The answer is, as usual, to continue working on solving AI alignment.

This might seem strange — surely in such a world there’s a lot more going on to worry about than AI alignment, no? Well, no.

Trade with aliens in the far future is not a zero-sum game. It might be that we encounter an alien intelligence which really likes it when it rains cotton candy on various planets containing copies of civilizations (including pre-singularity), even in simulations; and we happen to be one of the worlds they’re simulating. By being the kind of agents who still create nice aligned-AI utopia when it rains cotton candy, we get to have utopia even in those simulations.

I don’t think there are much aliens who have the ability to {run simulations of us except it runs cotton candy} but not {steer us to do whatever they want if they care to. So the world in which your actions matter are the ones in which the aliens have decided to leave us in some way in control of our future, and only interfere in ways that don’t get too much in the way of that. And we still want our future to be nice utopia rather than everyone dead forever. So we should take the actions that steer the steerable subset of worlds-we-inhabit.

You could think of this as a way for simulations to engage in positive-sum trade: suppose some civilization wants to run at copies of alien (to itself) civilizations’ (plausibly distribution of) past home-planets, except that it rains cotton on them, but which are otherwise to be left alone. If we are the kind of civilization which, in those situations, would fill a bunch of our aligned-AI-utopia future lightcone with cotton candy rain, they might be happier to run a cotton-candy-rained-on version of us, rather than of some other civilization.

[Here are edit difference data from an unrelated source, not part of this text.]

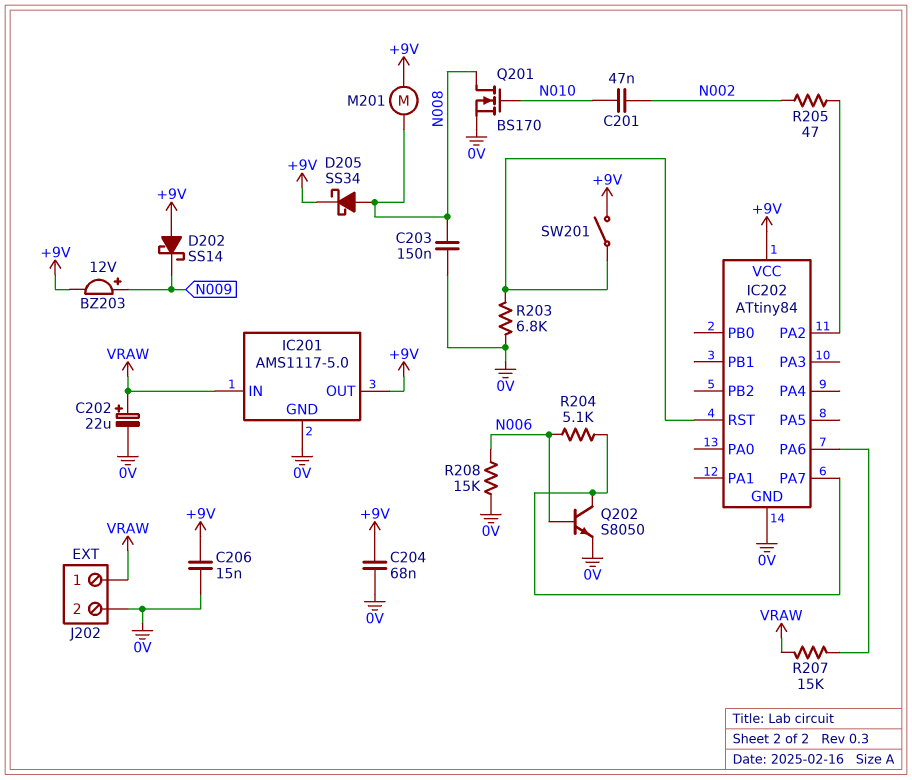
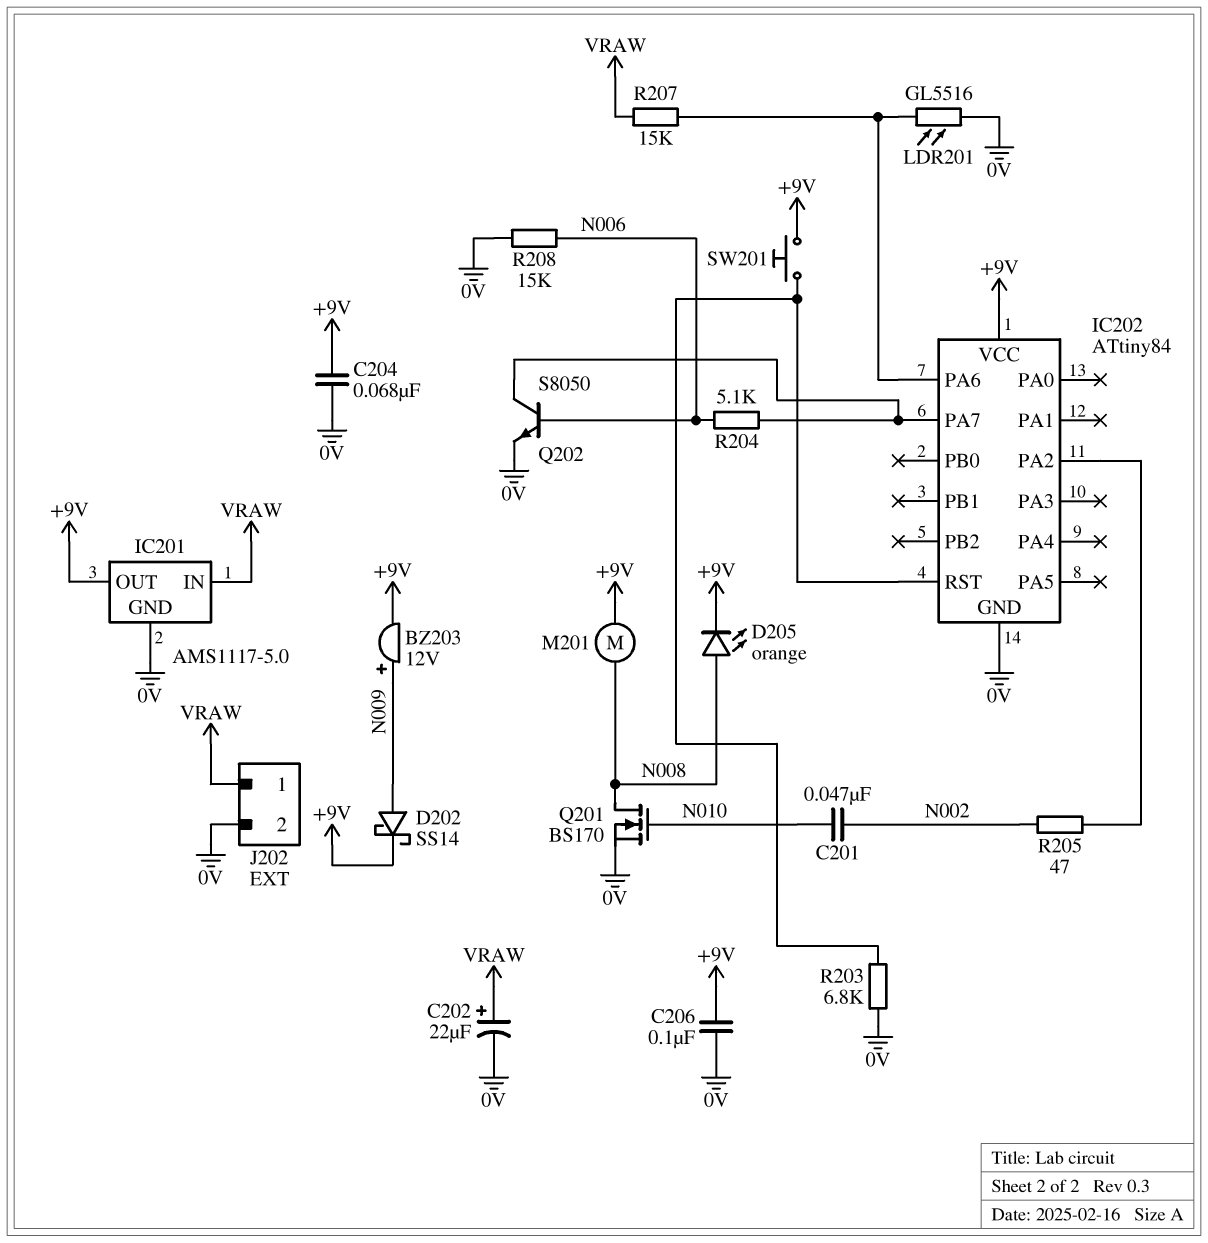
C203: 150nF (0V, N008) -> none
C206: 15nF (+9V, 0V) -> 100nF (+9V, 0V)
D202: schottky SS14 (A +9V, K N009) -> schottky SS14 (A N009, K +9V)
D205: schottky SS34 (A N008, K +9V) -> LED orange (A N008, K +9V)
LDR201: none -> GL5516 (0V, IC202/PA6)
SW201: switch (+9V, IC202/RST) -> button (+9V, IC202/RST)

(There’s some logical decision theory at play here: once you know you’re getting simulated, you might be like “aha, I get to be ran now, so I can turn around and not bother to solve alignment actually!” — but no, your civilization only gets simulated if it’s the kind to still solve alignment anyways.)

And while those worlds are “only simulations”, it’s not guaranteed that we get anything else! We might get to be an alien’s copy of an “authentic” earth, but also there might be no “authentic us” or even no “authentic earth” at all and the aliens are just running out out of some distribution of civilizations they find interesting to look at. Note that there is no threat involved here; the aliens aren’t going “play along or we’ll shut you down”, they’re going “play along and we’ll causate you into existence at all, when you wouldn’t have existed otherwise”. I’m happy to grab those bits of utopia, or at the very least tell the aligned superintelligence we build in worlds-where-we-survive “deal with this situation in whatever way satisfy our values”.

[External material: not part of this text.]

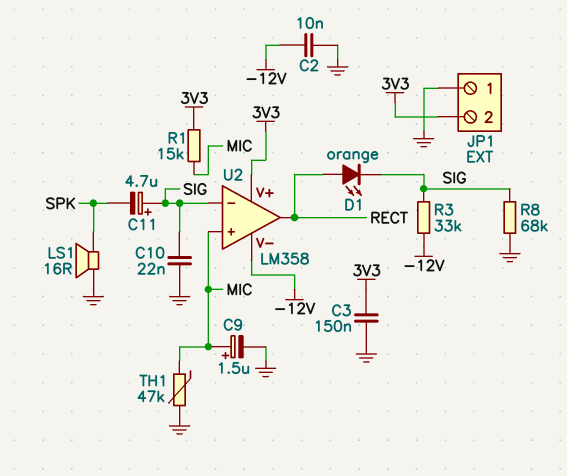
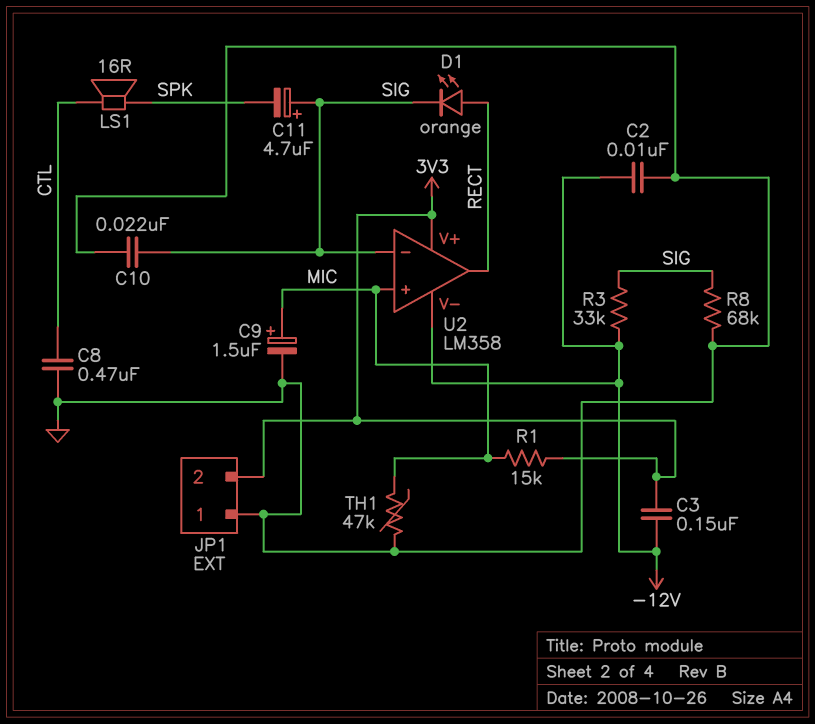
C3: 150nF (3V3, GND) -> 150nF (-12V, 3V3)
C8: none -> 470nF (CTL, GND)
LS1: speaker 16R (GND, SPK) -> speaker 16R (CTL, SPK)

Alternatively: as an authentic earth, we might at any moment be about to get killed by some unaligned AI — ours or an alien’s — which will then later sell a (possibly very lossily compressed) copy of our civilization to an alien civilization which would be willing to run a rescue-simulation of us (in exchange for giving the AI who killed us a bunch of compute/​negentropy), and then some of those rescue-simulation aliens might leave us in charge of our own world but still have preferences over what we make of that. In which case, again, by creating an AI aligned to build a combination of {the utopia we want} and {things the rescue-sim aliens like}, we make it that the rescue-sim aliens saved us instead of saving some other civilization, or instead of saving a branch of earth in which we build clippy and it creates a combination of paperclips and {things the rescue-sim aliens like}.

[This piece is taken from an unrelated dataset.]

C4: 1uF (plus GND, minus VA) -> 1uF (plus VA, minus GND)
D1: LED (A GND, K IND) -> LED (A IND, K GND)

Basically, us reliably building aligned-AI utopia in as many circumstances as possible overall maximizes how much of realityfluid is filled with our utopia, by having those utopias in simulations as well and/​or by allowing our future selves to make trades that are still beneficial to us because we can count on our past selves to build utopia even if strange circumstances occur.

So if a UFO lands in your backyard and aliens ask if you if you want to go on a magical (but not particularly instrumental) space adventure with them, I think it’s reasonable to very politely decline, and get back to work solving alignment.

[EDIT: As some comments point out, if interacting with the anomalous stuff seems plausibly like it could help save the world, then for sure, go for it. The point of my post was to not give up on saving the world just because anomalous things happen.]